When you transcribe the lines below, keep every word the same and leave the pictures behind.

● Items from a data source
══════════════════════════════
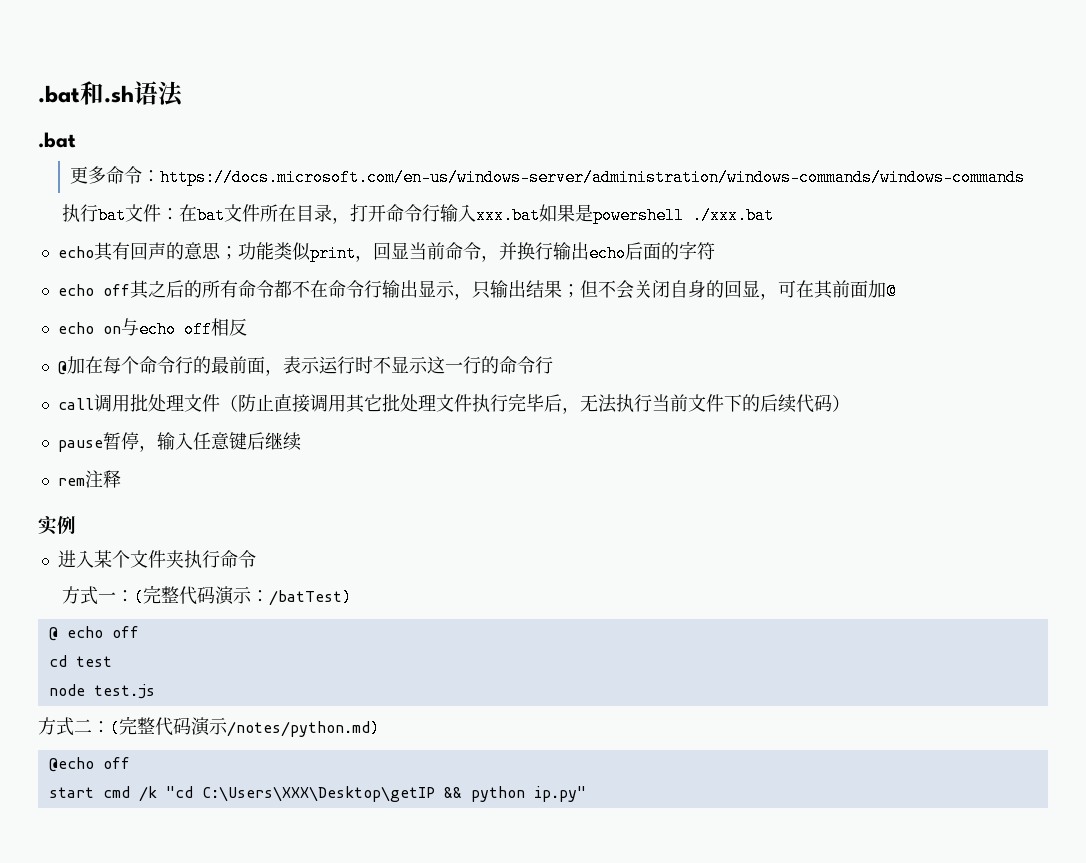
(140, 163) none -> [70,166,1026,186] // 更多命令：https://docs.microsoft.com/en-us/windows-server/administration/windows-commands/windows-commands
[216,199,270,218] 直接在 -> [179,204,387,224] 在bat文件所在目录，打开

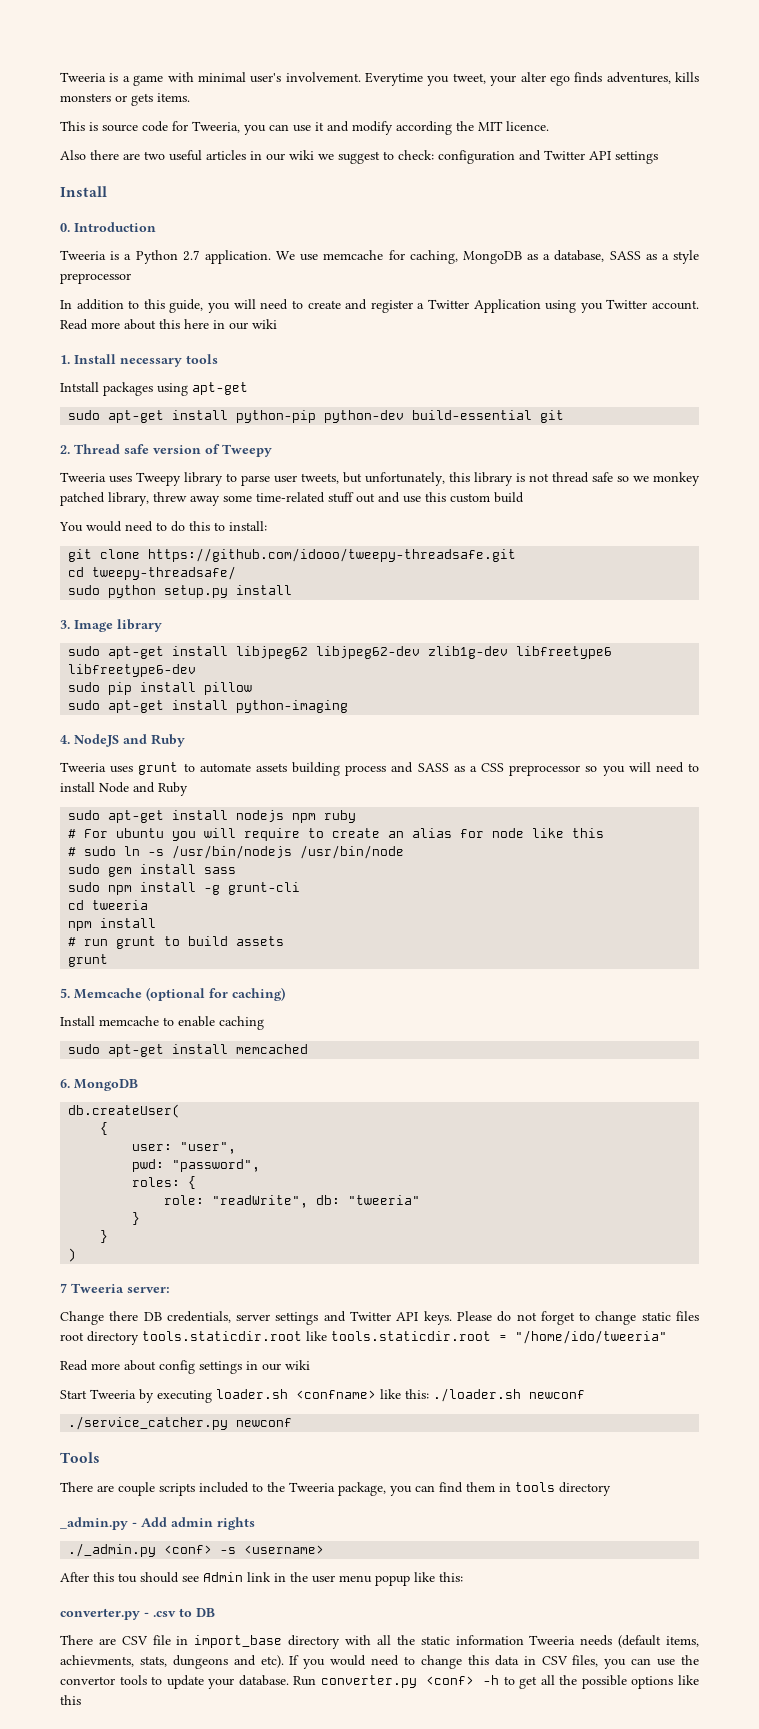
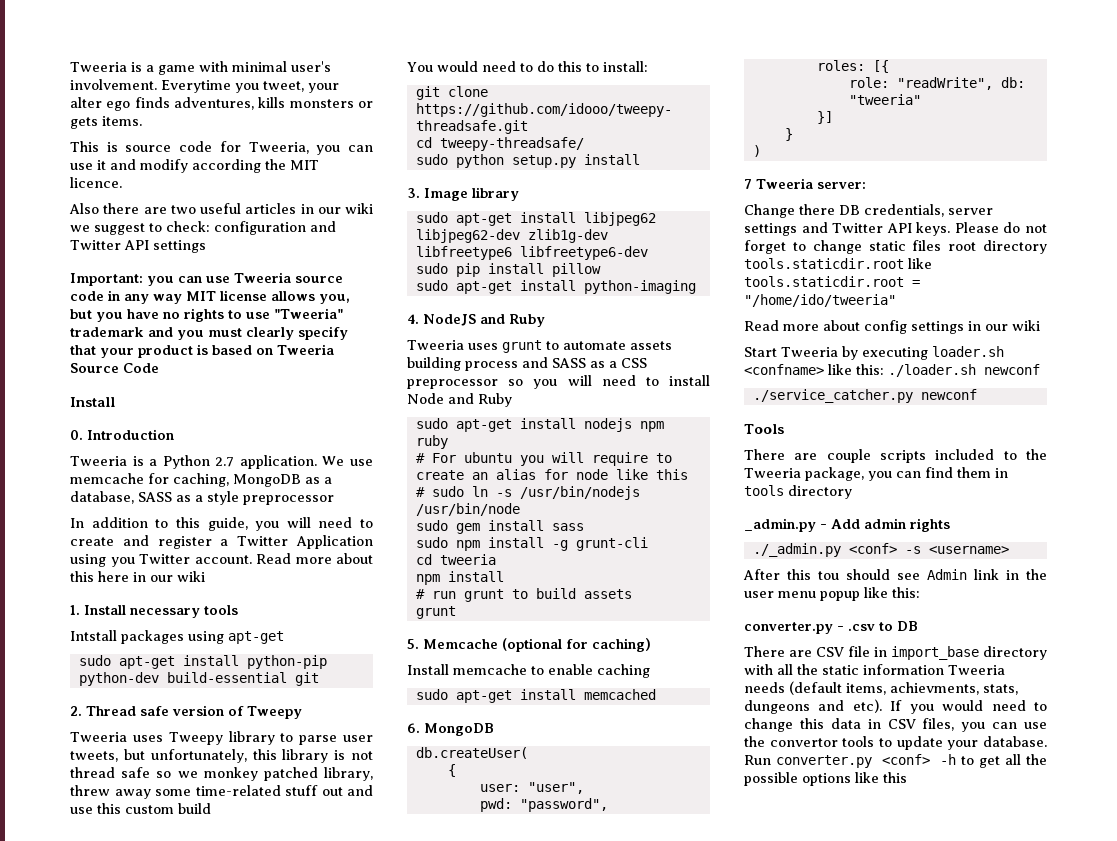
(658, 157) none -> [70,272,343,286] [70,290,350,304] [70,308,343,322] [70,326,348,340] [70,344,334,358] [70,363,159,373] // Important: you can use Tweeria source code in any way MIT license allows you, but you have no rights to use "Tweeria" trademark and you must clearly specify that your product is based on Tweeria Source Code
[188,1176,197,1189] { -> [872,60,889,73] [{
[132,1212,141,1225] } -> [816,111,833,124] }]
══════════════════════════════
● Solved exercise
(140, 163) none -> [70,166,1026,186] // 更多命令：https://docs.microsoft.com/en-us/windows-server/administration/windows-commands/windows-commands
[216,199,270,218] 直接在 -> [179,204,387,224] 在bat文件所在目录，打开

(658, 157) none -> [70,272,343,286] [70,290,350,304] [70,308,343,322] [70,326,348,340] [70,344,334,358] [70,363,159,373] // Important: you can use Tweeria source code in any way MIT license allows you, but you have no rights to use "Tweeria" trademark and you must clearly specify that your product is based on Tweeria Source Code
[188,1176,197,1189] { -> [872,60,889,73] [{
[132,1212,141,1225] } -> [816,111,833,124] }]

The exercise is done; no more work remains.